Cook County Assessor Model & Valuation Data Release
Last Update: 2/13/2020
February 2020 Update
As we enter the second year of Fritz Kaegi's administration, the Data Science department has worked with the Cook County Bureau of Technology to put more context on the data we have already published. This will help users navigate and use our different open data assets. Below is a summary of our current open data assets, and some example use-cases of those assets.
Cook County Assessor's Residential Sales Data. This is a data set of residential sales from 2013-2019 in Cook County. Since this is a data set of sales, not properties, individual PIN numbers may appear twice in a given year. We have joined this sales data with characteristic data from the year of the sale. The same property selling in two different years may have different characteristics.
One use case for this data would be a residential property owner who wants to see nearby sales of properties like their home. Another use case would be a journalist who wants to see whether the CCAO's published ratio statistics are supported by the sales data.
Cook County Assessor's Residential Property Characteristics. This is a data set of all residential properties in Cook County and their characteristics. This data is unique by PIN and year, except for properties that have multiple buildings on them. In those cases, there will be multiple lines for a PIN in a given year. One use case for this data would be a residential property owner looking for a set of similar, nearby properties.
NEW: Cook County Assessor's Residential Assessments. This is a data set of all residential property assessments. The 'Assessment Roll' is produced over roughly a 12 month period of time. First, our statistical modeling pipeline produces initial estimates of home values. Then, analysts review these values and make corrections where appropriate, and the values are mailed to taxpayers. Taxpayers then have the opportunity to appeal, after which the Assessor certifies the Assessment Roll. Taxpayers may then appeal to the Board of Review, after which the Board certifies the roll, and tax bills are sent to taxpayers.
In this data, we have published not just the final, Board of Review certified assessments, but assessments in each major stage of the production process: modeling results, mailed values, appeals and appealed values, and Board of Review values. There are a couple of features of this data users should be aware of:
- Our new modeling framework allows for the separate reporting of modeling and mailed values, but the legacy process does not. This is why the modeling values field is blank for years prior to 2019.

Stated problem a:
Copy the rows that follow word for word, leaving out the picture.

Entries provided:
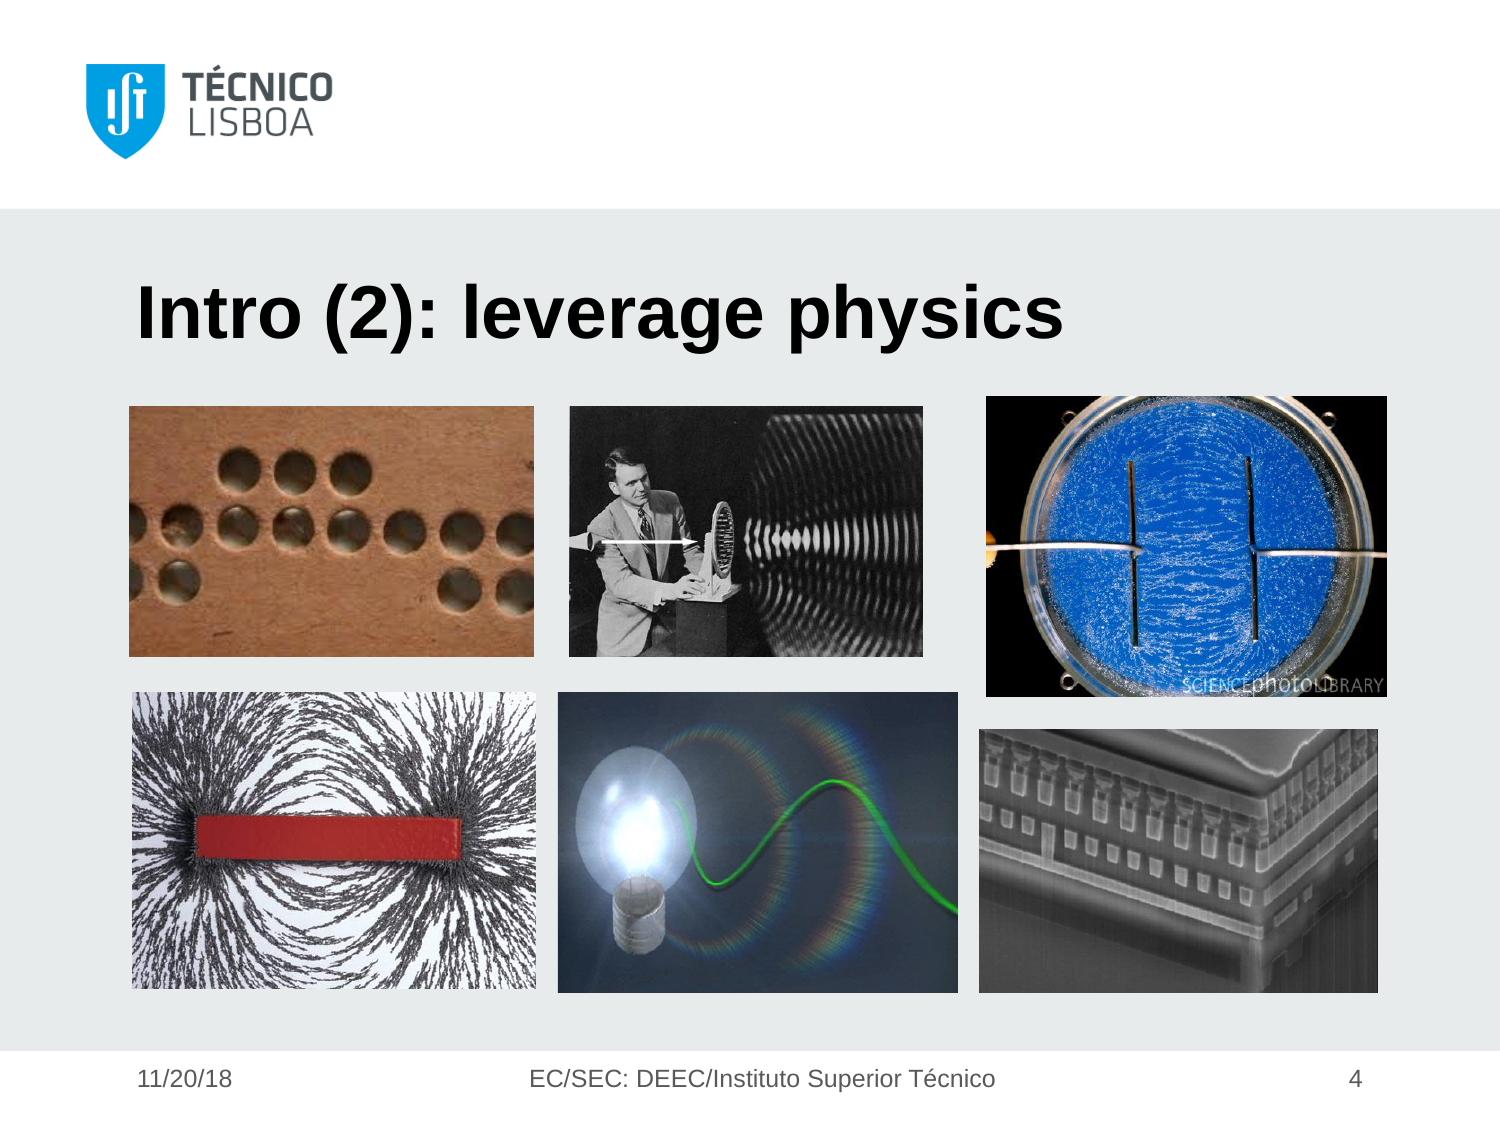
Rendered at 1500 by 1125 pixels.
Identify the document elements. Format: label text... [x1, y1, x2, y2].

title Intro (2): leverage physics [121, 237, 1378, 381]
slide_number 11/20/18 [121, 1052, 425, 1103]
footer EC/SEC: DEEC/Instituto Superior Técnico [512, 1052, 1021, 1103]
slide_number <number> [1077, 1052, 1378, 1103]
picture [0, 0, 1500, 1125]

Stated problem b:
Rewrite the paragraph of the Cook County assessor data page that begins "NEW: Cook County Assessor's Residential Assessments" as a list, keeping its main facts.

Problem solution a:
Rendered at 1500 by 1125 pixels.
Identify the document elements. Format: label text... [x1, y1, x2, y2].

title Intro (2): leverage physics [121, 237, 1378, 381]
slide_number 11/20/18 [121, 1052, 425, 1103]
footer EC/SEC: DEEC/Instituto Superior Técnico [512, 1052, 1021, 1103]
slide_number <number> [1077, 1052, 1378, 1103]
picture [0, 0, 1500, 1125]

Problem solution b:
- The data set covers all residential property assessments.
- The Assessment Roll is produced over roughly 12 months.
- The statistical modeling pipeline produces initial estimates of home values.
- Analysts review these values, correct them where appropriate, and the values are mailed to taxpayers.
- Taxpayers may appeal, after which the Assessor certifies the Assessment Roll.
- Taxpayers may then appeal to the Board of Review, after which the Board certifies the roll.
- Tax bills are sent to taxpayers.